* **Stored data entries**:

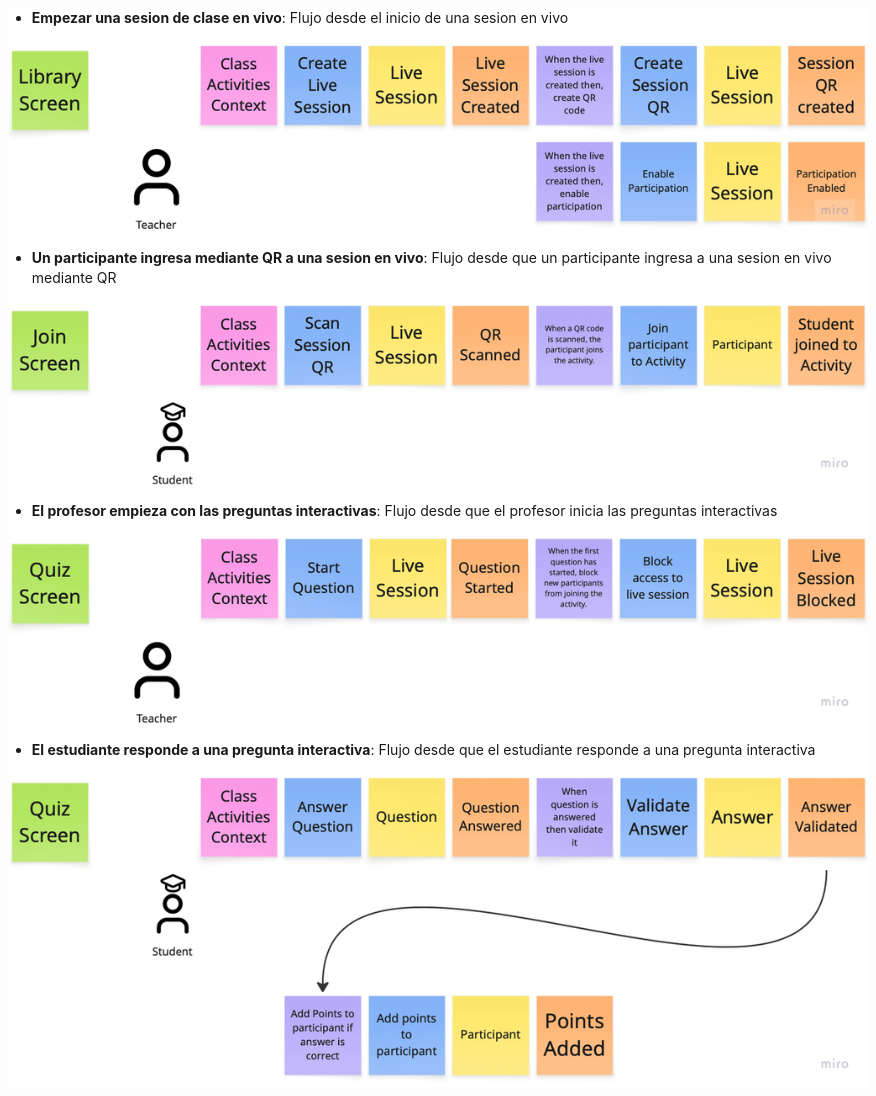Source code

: - **Empezar una sesion de clase en vivo**: Flujo desde el inicio de una sesion en vivo
<img src="../chapter4/assets/domain-event-flows/Class-Activities-flow-2.png" alt="Class Activities Flow 2" style="display: block; margin: auto; max-width: 100%; height: auto;"/>

- **Un participante ingresa mediante QR a una sesion en vivo**: Flujo desde que un participante ingresa a una sesion en vivo mediante QR
<img src="../chapter4/assets/domain-event-flows/Class-Activities-flow-3.png" alt="Class Activities Flow 3" style="display: block; margin: auto; max-width: 100%; height: auto;"/>

- **El profesor empieza con las preguntas interactivas**: Flujo desde que el profesor inicia las preguntas interactivas
<img src="../chapter4/assets/domain-event-flows/Class-Activities-flow-4.png" alt="Class Activities Flow 4" style="display: block; margin: auto; max-width: 100%; height: auto;"/>

- **El estudiante responde a una pregunta interactiva**: Flujo desde que el estudiante responde a una pregunta interactiva
<img src="../chapter4/assets/domain-event-flows/Class-Activities-flow-5.png" alt="Class Activities Flow 5" style="display: block; margin: auto; max-width: 100%; height: auto;"/>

* **Task prompt**: Transcribe each entry above exactly, apart from the pictures.

* **Exercise output**:
Source code

: - **Empezar una sesion de clase en vivo**: Flujo desde el inicio de una sesion en vivo
<img src="../chapter4/assets/domain-event-flows/Class-Activities-flow-2.png" alt="Class Activities Flow 2" style="display: block; margin: auto; max-width: 100%; height: auto;"/>

- **Un participante ingresa mediante QR a una sesion en vivo**: Flujo desde que un participante ingresa a una sesion en vivo mediante QR
<img src="../chapter4/assets/domain-event-flows/Class-Activities-flow-3.png" alt="Class Activities Flow 3" style="display: block; margin: auto; max-width: 100%; height: auto;"/>

- **El profesor empieza con las preguntas interactivas**: Flujo desde que el profesor inicia las preguntas interactivas
<img src="../chapter4/assets/domain-event-flows/Class-Activities-flow-4.png" alt="Class Activities Flow 4" style="display: block; margin: auto; max-width: 100%; height: auto;"/>

- **El estudiante responde a una pregunta interactiva**: Flujo desde que el estudiante responde a una pregunta interactiva
<img src="../chapter4/assets/domain-event-flows/Class-Activities-flow-5.png" alt="Class Activities Flow 5" style="display: block; margin: auto; max-width: 100%; height: auto;"/>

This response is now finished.